»»
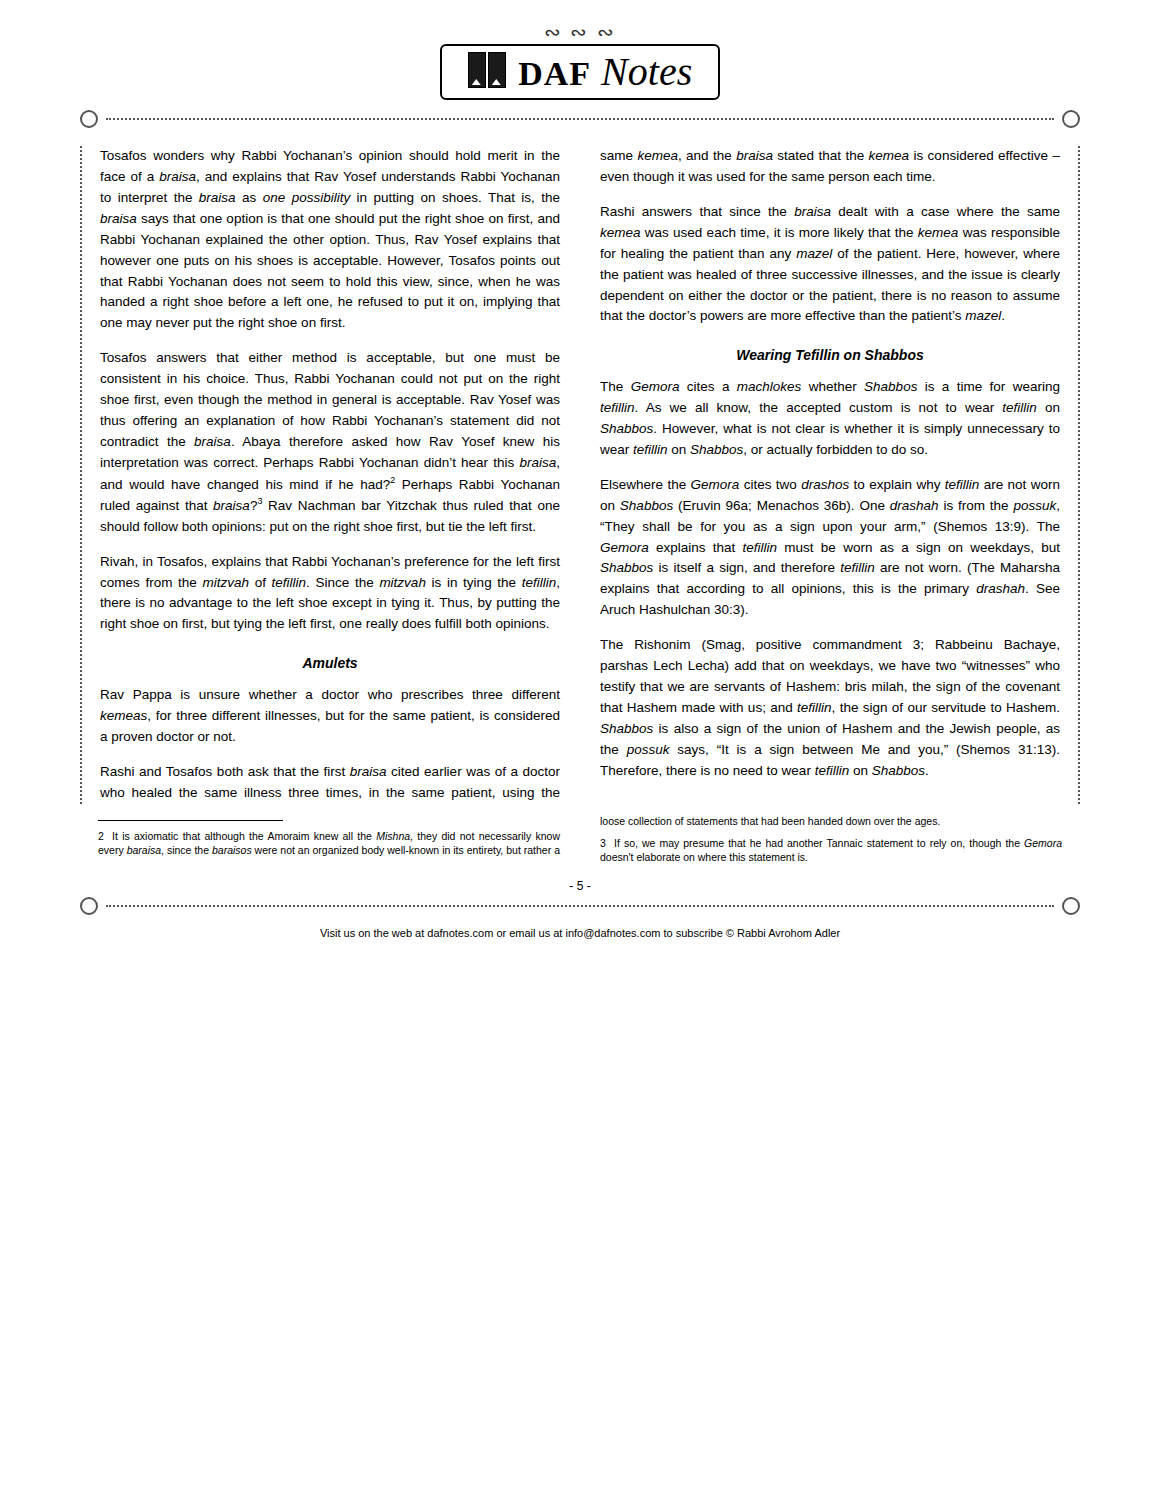∾ ∾ ∾
DAF Notes
Tosafos wonders why Rabbi Yochanan’s opinion should hold merit in the face of a braisa, and explains that Rav Yosef understands Rabbi Yochanan to interpret the braisa as one possibility in putting on shoes. That is, the braisa says that one option is that one should put the right shoe on first, and Rabbi Yochanan explained the other option. Thus, Rav Yosef explains that however one puts on his shoes is acceptable. However, Tosafos points out that Rabbi Yochanan does not seem to hold this view, since, when he was handed a right shoe before a left one, he refused to put it on, implying that one may never put the right shoe on first.
Tosafos answers that either method is acceptable, but one must be consistent in his choice. Thus, Rabbi Yochanan could not put on the right shoe first, even though the method in general is acceptable. Rav Yosef was thus offering an explanation of how Rabbi Yochanan’s statement did not contradict the braisa. Abaya therefore asked how Rav Yosef knew his interpretation was correct. Perhaps Rabbi Yochanan didn’t hear this braisa, and would have changed his mind if he had?2 Perhaps Rabbi Yochanan ruled against that braisa?3 Rav Nachman bar Yitzchak thus ruled that one should follow both opinions: put on the right shoe first, but tie the left first.
Rivah, in Tosafos, explains that Rabbi Yochanan’s preference for the left first comes from the mitzvah of tefillin. Since the mitzvah is in tying the tefillin, there is no advantage to the left shoe except in tying it. Thus, by putting the right shoe on first, but tying the left first, one really does fulfill both opinions.
Amulets
Rav Pappa is unsure whether a doctor who prescribes three different kemeas, for three different illnesses, but for the same patient, is considered a proven doctor or not.
Rashi and Tosafos both ask that the first braisa cited earlier was of a doctor who healed the same illness three times, in the same patient, using the same kemea, and the braisa stated that the kemea is considered effective – even though it was used for the same person each time.
Rashi answers that since the braisa dealt with a case where the same kemea was used each time, it is more likely that the kemea was responsible for healing the patient than any mazel of the patient. Here, however, where the patient was healed of three successive illnesses, and the issue is clearly dependent on either the doctor or the patient, there is no reason to assume that the doctor’s powers are more effective than the patient’s mazel.
Wearing Tefillin on Shabbos
The Gemora cites a machlokes whether Shabbos is a time for wearing tefillin. As we all know, the accepted custom is not to wear tefillin on Shabbos. However, what is not clear is whether it is simply unnecessary to wear tefillin on Shabbos, or actually forbidden to do so.
Elsewhere the Gemora cites two drashos to explain why tefillin are not worn on Shabbos (Eruvin 96a; Menachos 36b). One drashah is from the possuk, “They shall be for you as a sign upon your arm,” (Shemos 13:9). The Gemora explains that tefillin must be worn as a sign on weekdays, but Shabbos is itself a sign, and therefore tefillin are not worn. (The Maharsha explains that according to all opinions, this is the primary drashah. See Aruch Hashulchan 30:3).
The Rishonim (Smag, positive commandment 3; Rabbeinu Bachaye, parshas Lech Lecha) add that on weekdays, we have two “witnesses” who testify that we are servants of Hashem: bris milah, the sign of the covenant that Hashem made with us; and tefillin, the sign of our servitude to Hashem. Shabbos is also a sign of the union of Hashem and the Jewish people, as the possuk says, “It is a sign between Me and you,” (Shemos 31:13). Therefore, there is no need to wear tefillin on Shabbos.
2 It is axiomatic that although the Amoraim knew all the Mishna, they did not necessarily know every baraisa, since the baraisos were not an organized body well-known in its entirety, but rather a loose collection of statements that had been handed down over the ages.
3 If so, we may presume that he had another Tannaic statement to rely on, though the Gemora doesn't elaborate on where this statement is.
- 5 -
Visit us on the web at dafnotes.com or email us at info@dafnotes.com to subscribe © Rabbi Avrohom Adler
««
Omit the images; transcribe the listing verbatim.

Answer to the exercise ->
∾ ∾ ∾
DAF Notes
Tosafos wonders why Rabbi Yochanan’s opinion should hold merit in the face of a braisa, and explains that Rav Yosef understands Rabbi Yochanan to interpret the braisa as one possibility in putting on shoes. That is, the braisa says that one option is that one should put the right shoe on first, and Rabbi Yochanan explained the other option. Thus, Rav Yosef explains that however one puts on his shoes is acceptable. However, Tosafos points out that Rabbi Yochanan does not seem to hold this view, since, when he was handed a right shoe before a left one, he refused to put it on, implying that one may never put the right shoe on first.
Tosafos answers that either method is acceptable, but one must be consistent in his choice. Thus, Rabbi Yochanan could not put on the right shoe first, even though the method in general is acceptable. Rav Yosef was thus offering an explanation of how Rabbi Yochanan’s statement did not contradict the braisa. Abaya therefore asked how Rav Yosef knew his interpretation was correct. Perhaps Rabbi Yochanan didn’t hear this braisa, and would have changed his mind if he had?2 Perhaps Rabbi Yochanan ruled against that braisa?3 Rav Nachman bar Yitzchak thus ruled that one should follow both opinions: put on the right shoe first, but tie the left first.
Rivah, in Tosafos, explains that Rabbi Yochanan’s preference for the left first comes from the mitzvah of tefillin. Since the mitzvah is in tying the tefillin, there is no advantage to the left shoe except in tying it. Thus, by putting the right shoe on first, but tying the left first, one really does fulfill both opinions.
Amulets
Rav Pappa is unsure whether a doctor who prescribes three different kemeas, for three different illnesses, but for the same patient, is considered a proven doctor or not.
Rashi and Tosafos both ask that the first braisa cited earlier was of a doctor who healed the same illness three times, in the same patient, using the same kemea, and the braisa stated that the kemea is considered effective – even though it was used for the same person each time.
Rashi answers that since the braisa dealt with a case where the same kemea was used each time, it is more likely that the kemea was responsible for healing the patient than any mazel of the patient. Here, however, where the patient was healed of three successive illnesses, and the issue is clearly dependent on either the doctor or the patient, there is no reason to assume that the doctor’s powers are more effective than the patient’s mazel.
Wearing Tefillin on Shabbos
The Gemora cites a machlokes whether Shabbos is a time for wearing tefillin. As we all know, the accepted custom is not to wear tefillin on Shabbos. However, what is not clear is whether it is simply unnecessary to wear tefillin on Shabbos, or actually forbidden to do so.
Elsewhere the Gemora cites two drashos to explain why tefillin are not worn on Shabbos (Eruvin 96a; Menachos 36b). One drashah is from the possuk, “They shall be for you as a sign upon your arm,” (Shemos 13:9). The Gemora explains that tefillin must be worn as a sign on weekdays, but Shabbos is itself a sign, and therefore tefillin are not worn. (The Maharsha explains that according to all opinions, this is the primary drashah. See Aruch Hashulchan 30:3).
The Rishonim (Smag, positive commandment 3; Rabbeinu Bachaye, parshas Lech Lecha) add that on weekdays, we have two “witnesses” who testify that we are servants of Hashem: bris milah, the sign of the covenant that Hashem made with us; and tefillin, the sign of our servitude to Hashem. Shabbos is also a sign of the union of Hashem and the Jewish people, as the possuk says, “It is a sign between Me and you,” (Shemos 31:13). Therefore, there is no need to wear tefillin on Shabbos.
2 It is axiomatic that although the Amoraim knew all the Mishna, they did not necessarily know every baraisa, since the baraisos were not an organized body well-known in its entirety, but rather a loose collection of statements that had been handed down over the ages.
3 If so, we may presume that he had another Tannaic statement to rely on, though the Gemora doesn't elaborate on where this statement is.
- 5 -
Visit us on the web at dafnotes.com or email us at info@dafnotes.com to subscribe © Rabbi Avrohom Adler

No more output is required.